We give below a general table of the names of the days of the week in several different languages.
| English. | French. | Italian. | Spanish. | Portuguese. |
|---|---|---|---|---|
| Sunday. | Dimanche. | Domenica. | Domingo. | Domingo. |
| Monday. | Lundi. | Lunedi. | Luneo. | Secunda feira. |
| Tuesday. | Mardi. | Marteti. | Martes. | Terça feira. |
| Wednesday. | Mercredi | Mercoledi. | Miercoles. | Quarta feira. |
| Thursday. | Jeudi. | Giovedi. | Jueves. | Quinta feira. |
| Friday. | Vendredi. | Venerdi. | Viernes. | Sexta feira. |
| Saturday. | Samedi. | Sabbato. | Sabado. | Sabbado. |
| German. | Anglo-Saxon. | Ancient Frisian. | Ancient Northmen. | Dutch. |
| Sonntag. | Sonnan däg. | Sonna dei. | Sunnu dagr. | Zondag. |
| Montag. | Monan däg. | Mona dei. | Mâna dagr. | Maandag. |
| Dienstag. | Tives däg. | Tys dei. | Tyrs dagr. | Dingsdag. |
| Mitwoch. | Vôdenes däg. | Werns dei. | Odins dagr. | Woensdag. |
| Donnerstag. | Thunores däg. | Thunres dei. | Thors dagr. | Donderdag. |
| Freitag. | Frige däg. | Frigen dei. | Fria dagr. | Vrijdag. |
| Samstag. | Sœternes däg. | Sater dei. | Laugar dagr (washing day) | Zaturdag. |
The cycle which must be completed with the present calendar to bring the same day of the year to the same day of the week, is twenty-eight years, since there is one day over every ordinary year, and two every leap year; which will make an overlapping of days which, except at the centuries, will go through all the changes in twenty-eight times, which forms what is called the solar cycle.
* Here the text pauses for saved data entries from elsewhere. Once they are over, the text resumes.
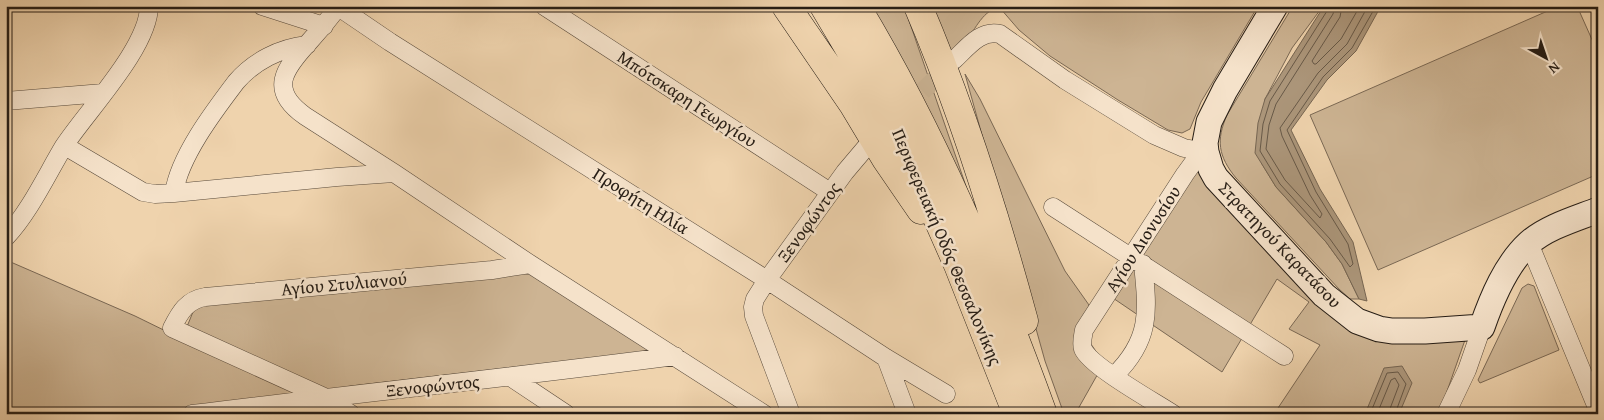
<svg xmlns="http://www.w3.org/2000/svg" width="1604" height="420" font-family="'Gentium Book Plus',serif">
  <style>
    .green { fill: #cdb493; stroke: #7a6854 }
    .water { fill: #ab9579; stroke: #766551 }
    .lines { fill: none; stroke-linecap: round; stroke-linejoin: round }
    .shore { stroke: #685947; stroke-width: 1 }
    .street-tunnel { stroke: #c7af8f; stroke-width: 18; stroke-dasharray: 18 9; stroke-linecap: butt }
    .street-casing { stroke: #584a3b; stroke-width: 19 }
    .secondary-casing { stroke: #261d15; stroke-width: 27 }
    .highway-casing { stroke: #261d15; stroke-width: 29 }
    .street { stroke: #f5e2ca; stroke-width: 18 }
    .secondary { stroke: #f5e2ca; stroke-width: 25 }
    .highway { stroke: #efd3ad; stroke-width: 28 }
    .labels { text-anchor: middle; stroke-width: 5; stroke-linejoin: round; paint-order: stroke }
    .street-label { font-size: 18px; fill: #261d15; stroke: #f5e2ca }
  </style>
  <rect width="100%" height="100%" fill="#efd3ad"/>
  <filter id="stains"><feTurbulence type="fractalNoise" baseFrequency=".004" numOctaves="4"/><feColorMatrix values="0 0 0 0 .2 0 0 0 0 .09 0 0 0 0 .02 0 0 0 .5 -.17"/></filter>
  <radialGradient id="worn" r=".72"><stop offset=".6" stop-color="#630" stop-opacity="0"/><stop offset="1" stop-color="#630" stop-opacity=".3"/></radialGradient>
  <path class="green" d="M868 6H904L978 221Z
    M933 6H1258L1201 102 1190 129 1182 133 1168 130 1118 100 1050 56 1019 30 1000 8C984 8 975 30 966 41 962 46 957 51 952 56Z
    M1293 6H1323L1292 48 1265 99 1262 164 1276 187 1326 242 1342 264 1359 299H1350L1339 289 1236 178C1218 156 1216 140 1227 115Z
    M1559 6H1577L1598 53V174L1378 270 1310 115Z
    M965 74 980 99 1065 271 1089 305 1082 331 1104 363 1078 409 1084 414H1064L1045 361Z
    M1202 162 1355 321 1465 340 1439 414H1274L1320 345 1289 329 1309 302 1277 279 1222 372 1107 294Z
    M6 260 135 316 182 339 197 302 529 272 651 350 637 353 351 386 303 395 335 414H6Z
    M1528 284 1534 286 1559 350 1480 383 1478 380 1522 288Z"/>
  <path class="water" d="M1324 6H1381L1356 51 1327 80 1291 130 1320 189 1353 242 1367 301 1359 299 1342 264 1326 242 1276 187 1255 153 1258 123 1265 99Z
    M1402 366 1412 383 1399 414H1365L1384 368Z"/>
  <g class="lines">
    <path class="shore" d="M1328 6 1327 11 1270 101 1263 124 1260 151 1280 184 1330 239 1350 267 1353 264 1348 244 1316 192 1287 130 1323 77 1352 48 1376 6
      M1335 6 1333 14 1276 104 1269 125 1266 149 1285 180 1320 218 1322 214 1310 195 1282 136 1280 128 1318 73 1347 44 1368 6
      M1342 6 1340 17 1312 61 1314 64H1316L1341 39 1360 6
      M1370 414 1387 373 1398 372 1406 384 1395 414
      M1377 414 1391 380 1395 378 1399 385 1388 414"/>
    <path class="street-tunnel" d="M903 110 951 64"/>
    <g class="street-casing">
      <path id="street" d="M262 6 324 26
        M337 6 390 42 767 280 886 358 946 394
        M339 6C329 19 319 31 309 42 284 69 268 90 305 116L394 173 530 264 764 414
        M544 6 830 192
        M954 60C967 48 981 29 1000 34L1065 80 1154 135 1184 148 1206 152
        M6 101 103 93
        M65 146 143 192 155 194 174 193C179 157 214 111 236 82 254 61 280 48 307 45
        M174 193 337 177 394 173
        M1053 207 1284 356
        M6 237C30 211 46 176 64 146 87 111 149 47 149 6
        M1529 243 1598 410
        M886 358 907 414
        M1114 376C1151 340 1148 312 1143 264
        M512 378 566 414
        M192 414C353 394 514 377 675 356
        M351 414 324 397 172 328C180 312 187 300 205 297L492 270 530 264
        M791 414 754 316 753 307 755 299 767 280 845 172 867 146
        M1173 414C1155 402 1091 367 1083 349 1081 343 1083 336 1084 330L1185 174 1193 163 1206 152
        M1446 414 1467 370 1482 327"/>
    </g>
    <g class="secondary-casing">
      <path id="secondary" d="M1275 6 1225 90 1209 122 1205 143 1206 152 1211 169 1216 178 1324 295 1357 321 1379 329 1392 331H1425L1482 327C1492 298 1506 264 1529 243 1547 227 1575 219 1598 210"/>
    </g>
    <g class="highway-casing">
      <path id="highway" d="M786 6 853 104 886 159 921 210
        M824 6 891 119 917 172 958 265 1017 414
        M856 6C933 134 992 273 1043 414
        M918 6C962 109 995 214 1024 321"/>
    </g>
    <use href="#street" class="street"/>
    <use href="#secondary" class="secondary"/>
    <use href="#highway" class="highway"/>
  </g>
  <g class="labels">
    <g class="street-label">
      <text transform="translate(687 99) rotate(33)" y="6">Μπότσκαρη Γεωργίου</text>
      <text transform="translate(641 201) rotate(32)" y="6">Προφήτη Ηλία</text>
      <text transform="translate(809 222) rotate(-54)" y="6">Ξενοφώντος</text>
      <text transform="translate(1143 239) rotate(-57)" y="6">Αγίου Διονυσίου</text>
      <text transform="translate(1280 245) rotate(46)" y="6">Στρατηγού Καρατάσου</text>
      <text transform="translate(947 247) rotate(67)" y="6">Περιφερειακή Οδός Θεσσαλονίκης</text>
      <text transform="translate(344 284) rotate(-5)" y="6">Αγίου Στυλιανού</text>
      <text transform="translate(433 386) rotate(-6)" y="6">Ξενοφώντος</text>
    </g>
  </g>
  <rect width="1604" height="420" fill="none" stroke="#efd3ad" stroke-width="25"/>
  <rect x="8" y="8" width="1589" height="405" fill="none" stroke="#261d15" stroke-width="2.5"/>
  <rect x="12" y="12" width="1579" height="395" fill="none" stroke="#261d15"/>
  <g transform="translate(1546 58) rotate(140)" stroke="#f5e2ca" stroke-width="4" paint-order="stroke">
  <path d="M0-4L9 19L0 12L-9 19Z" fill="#261d15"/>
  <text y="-8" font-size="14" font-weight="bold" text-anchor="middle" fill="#261d15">N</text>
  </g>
  <rect width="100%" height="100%" filter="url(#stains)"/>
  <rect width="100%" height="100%" fill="url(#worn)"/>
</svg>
There is but one more point that will be interesting about the calendar, namely, the date from which we reckon our years.
Among the Jews it was from the creation of the world, as recorded in their sacred books—but no one can determine when that was with sufficient accuracy to make it represent anything but an agreement of the present day. Different interpreters do not come within a thousand years of one another for its supposed date; although some of them have determined it very accurately to their own satisfaction—one going so far as to say that creation finished at nine o'clock one Sunday morning! In other cases the date has been reckoned from national events—as in the Olympiads, the foundation of Rome, &c. The word we now use, ÆRA, points to a particular date from which to reckon, since it is composed of the initials of the words AB EXORDIO REGNI AUGUSTI "from the commencement of the reign of Augustus." At the present day the point of departure, both forwards and backwards, is the year of the birth of Jesus Christ—a date which is itself controverted, and the use of which did not exist among the first Christians. They exhibited great indifference, for many centuries, as to the year in which Jesus Christ entered the world. It was a monk who lived in obscurity at Rome, about the year 580, who was a native of so unknown a country that he has been called a Scythian, and whose name was Denys, surnamed Exiguus, or the Little, who first attempted to discover by chronological calculations the year of the birth of Jesus Christ.
The era of Denys the Little was not adopted by his contemporaries. Two centuries afterwards, the Venerable Bede exhorted Christians to make use of it—and it only came into general use about the year 800.
Among those who adopted the Christian era, some made the year commence with March, which was the first month of the year of Romulus; others in January, which commences the year of Numa; others commenced on Christmas Day; and others on Lady Day, March 25. Another form of nominal year was that which commenced with Easter Day, in which case, the festival being a movable one, some years were shorter than others, and in some years there might be two 2nd, 3rd, &c., of April, if Easter fell in one year on the 2nd, and next year a few days later.
The 1st of January was made to begin the year in Germany in 1500. An edict of Charles IX. prescribes the same in France in 1563. But it was not till 1752 that the change was made in England by Lord Chesterfield's Act. The year 1751, as the year that had preceded it, began on March 25th, and it should have lasted till the next Lady Day; but according to the Act, the months of January, February, and part of March were to be reckoned as part of the year 1752. By this means the unthinking seemed to have grown old suddenly by three months, and popular clamour was raised against the promoter of the Bill, and cries raised of "Give us our three months." Such have been the various changes that our calendar has undergone to bring it to its present state.